→ **Task item**: Restate all entries exactly.
-------- Material to process --------
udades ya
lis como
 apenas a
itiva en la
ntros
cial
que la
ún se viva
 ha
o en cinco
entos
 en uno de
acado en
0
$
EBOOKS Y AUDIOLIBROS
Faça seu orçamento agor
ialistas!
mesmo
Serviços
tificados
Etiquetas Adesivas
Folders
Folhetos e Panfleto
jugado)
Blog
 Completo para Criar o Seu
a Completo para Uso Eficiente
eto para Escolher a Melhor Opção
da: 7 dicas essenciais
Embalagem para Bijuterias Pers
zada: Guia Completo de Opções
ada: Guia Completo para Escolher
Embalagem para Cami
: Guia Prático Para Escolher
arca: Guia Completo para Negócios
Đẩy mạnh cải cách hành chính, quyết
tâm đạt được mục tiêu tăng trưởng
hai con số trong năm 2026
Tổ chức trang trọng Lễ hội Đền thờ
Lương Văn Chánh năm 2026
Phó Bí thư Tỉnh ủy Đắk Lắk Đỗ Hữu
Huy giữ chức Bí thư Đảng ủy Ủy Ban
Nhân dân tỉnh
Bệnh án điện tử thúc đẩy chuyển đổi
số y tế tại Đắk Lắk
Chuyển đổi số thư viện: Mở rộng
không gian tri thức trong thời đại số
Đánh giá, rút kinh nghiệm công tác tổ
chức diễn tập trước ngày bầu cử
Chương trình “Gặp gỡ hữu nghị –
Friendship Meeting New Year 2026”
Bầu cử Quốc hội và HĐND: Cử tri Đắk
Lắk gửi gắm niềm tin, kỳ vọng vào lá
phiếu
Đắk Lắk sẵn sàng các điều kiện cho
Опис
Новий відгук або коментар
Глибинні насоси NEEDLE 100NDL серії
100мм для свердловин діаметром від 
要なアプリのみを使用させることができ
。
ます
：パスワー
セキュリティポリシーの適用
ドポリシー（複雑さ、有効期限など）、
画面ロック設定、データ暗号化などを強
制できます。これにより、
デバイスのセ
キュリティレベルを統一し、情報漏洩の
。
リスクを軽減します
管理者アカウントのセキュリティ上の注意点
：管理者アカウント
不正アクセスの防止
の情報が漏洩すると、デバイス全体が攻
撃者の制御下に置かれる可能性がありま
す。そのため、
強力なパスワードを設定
--------
→ **Result for this exercise**:
udades ya
lis como
 apenas a
itiva en la
ntros
cial
que la
ún se viva
 ha
o en cinco
entos
 en uno de
acado en
0
$
EBOOKS Y AUDIOLIBROS
Faça seu orçamento agor
ialistas!
mesmo
Serviços
tificados
Etiquetas Adesivas
Folders
Folhetos e Panfleto
jugado)
Blog
 Completo para Criar o Seu
a Completo para Uso Eficiente
eto para Escolher a Melhor Opção
da: 7 dicas essenciais
Embalagem para Bijuterias Pers
zada: Guia Completo de Opções
ada: Guia Completo para Escolher
Embalagem para Cami
: Guia Prático Para Escolher
arca: Guia Completo para Negócios
Đẩy mạnh cải cách hành chính, quyết
tâm đạt được mục tiêu tăng trưởng
hai con số trong năm 2026
Tổ chức trang trọng Lễ hội Đền thờ
Lương Văn Chánh năm 2026
Phó Bí thư Tỉnh ủy Đắk Lắk Đỗ Hữu
Huy giữ chức Bí thư Đảng ủy Ủy Ban
Nhân dân tỉnh
Bệnh án điện tử thúc đẩy chuyển đổi
số y tế tại Đắk Lắk
Chuyển đổi số thư viện: Mở rộng
không gian tri thức trong thời đại số
Đánh giá, rút kinh nghiệm công tác tổ
chức diễn tập trước ngày bầu cử
Chương trình “Gặp gỡ hữu nghị –
Friendship Meeting New Year 2026”
Bầu cử Quốc hội và HĐND: Cử tri Đắk
Lắk gửi gắm niềm tin, kỳ vọng vào lá
phiếu
Đắk Lắk sẵn sàng các điều kiện cho
Опис
Новий відгук або коментар
Глибинні насоси NEEDLE 100NDL серії
100мм для свердловин діаметром від 
要なアプリのみを使用させることができ
。
ます
：パスワー
セキュリティポリシーの適用
ドポリシー（複雑さ、有効期限など）、
画面ロック設定、データ暗号化などを強
制できます。これにより、
デバイスのセ
キュリティレベルを統一し、情報漏洩の
。
リスクを軽減します
管理者アカウントのセキュリティ上の注意点
：管理者アカウント
不正アクセスの防止
の情報が漏洩すると、デバイス全体が攻
撃者の制御下に置かれる可能性がありま
す。そのため、
強力なパスワードを設定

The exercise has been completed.